День как день, но странный. После полуночи, когда сумерки наползли на мое утомленное суетой сознание, включила понедельничную передачу, где Дуня дует, а Таня тянет. В гостях была Фаина Гринберг.
Беззубый рот, отжимавший слова, будто бабьи жмыхи домотканую пестрядь, мусолил звуки. Под шум разбрызгивающейся воды (надо было домыть посуду) и лязг пригорелой сковородки ее речь представляла собой довольно раздражающий акустический продукт. Но разговор был интересный. И очень трогательные беззащитные признания. Проблема перевода и литературной мистификации и вдруг – нет способности к языкам. Но в этой констатации столько достойного сожаления и строго отношения к себе! Вспомнила М-ну, старую прокисшую в житейской хляби галошу, которая поставила бы Фаине диагноз: «Любите вы оправдываться!».. А мне понравилось, и откровенность, и ранимость и своя правда с большим достоинством. А потом она стала читать свои стихи «Андрей Иванович не возвращается домой». Я читала их раньше глазами. Мне казалось, что они написаны без вдохновения, что это скорее материал, чтобы потом покромсать, подмонтировать и склеить. Женское истерическое желание оправдания. Но ее булькающее чтение, в котором рыдание было заключено в жесткие рамки сдержанности, подобно жертве правосудия, заключенной в тюремную камеру с уголовниками, меня зацепило. И я увидела эту женщину другими глазами.

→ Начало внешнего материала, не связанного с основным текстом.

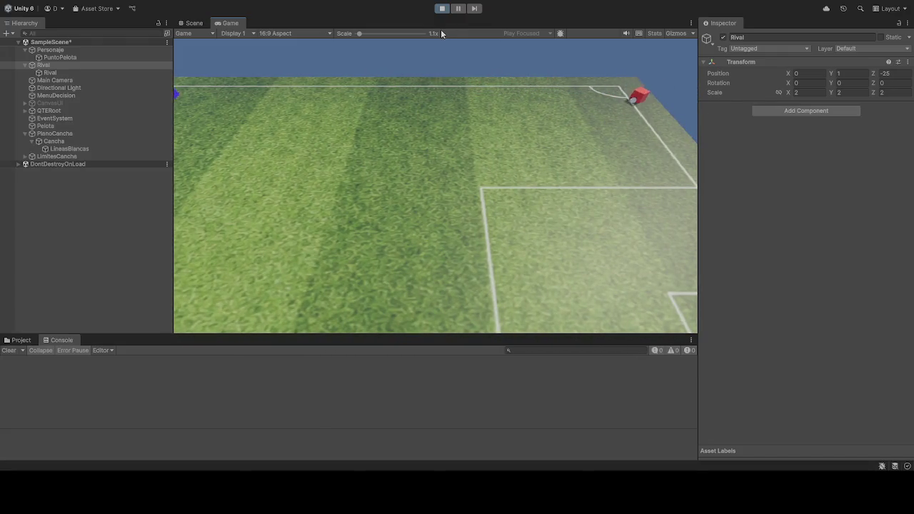
{"action": "left_click", "coordinate": [440, 9]}
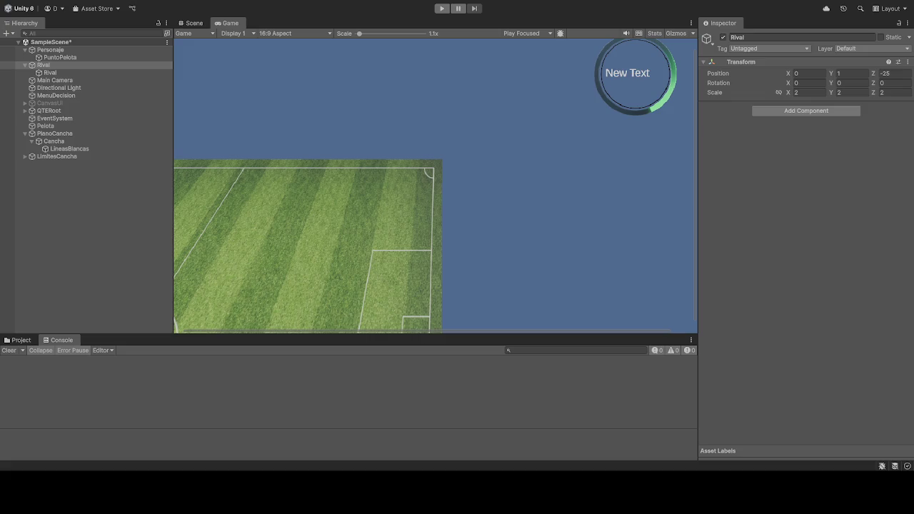
Step: Enter Play mode and dribble the red player with A left, S down, W up, then D right
{"action": "left_click", "coordinate": [442, 9]}
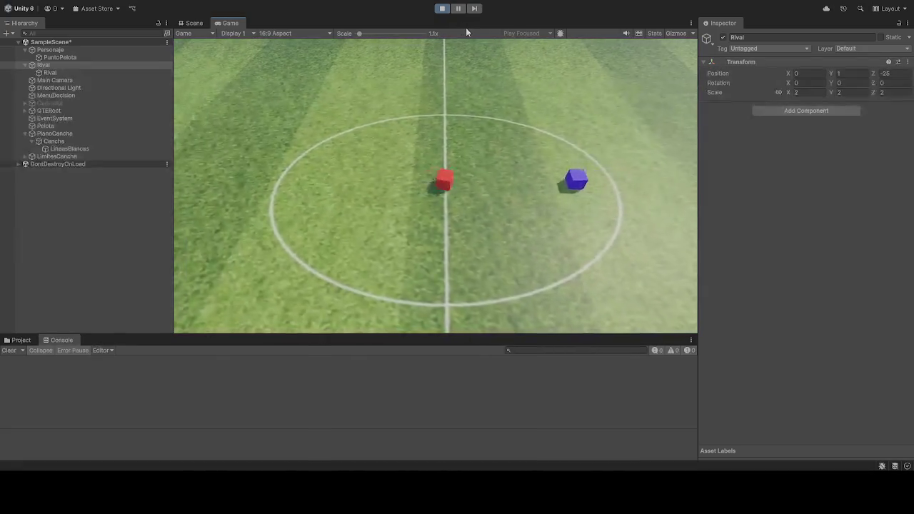
{"action": "key", "text": "a"}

На фоне пригламуренных Дуни и Тани эта скромная женщина, не мать, но с материнской надмирной болью, одетая так просто (единственное украшение, за которым пряталась растерянность перед прожекторным обличением искусственного света – завернутость в платок «под леопарда»), эта женщина сама проступила сквозь собственную плоть, вышла за рамки не только своей конституции, пола, возраста, и национальности, но и за границы видимого мира. Душа вышла, выступила из кулисы данности. Я увидела другого человека. Торжество нового человека, явление – эпифанию великолепия, т.е. очень значительной красоты.
Я заплакала. И эти слезы вытеснили мою раздражительность, смыли мой гнев, растворили надменность, и погасили гордыню. Спасибо Вам, милая Фани! Вы вернули меня к жизни.
Господи! Спаси благочестивые и услыши ны!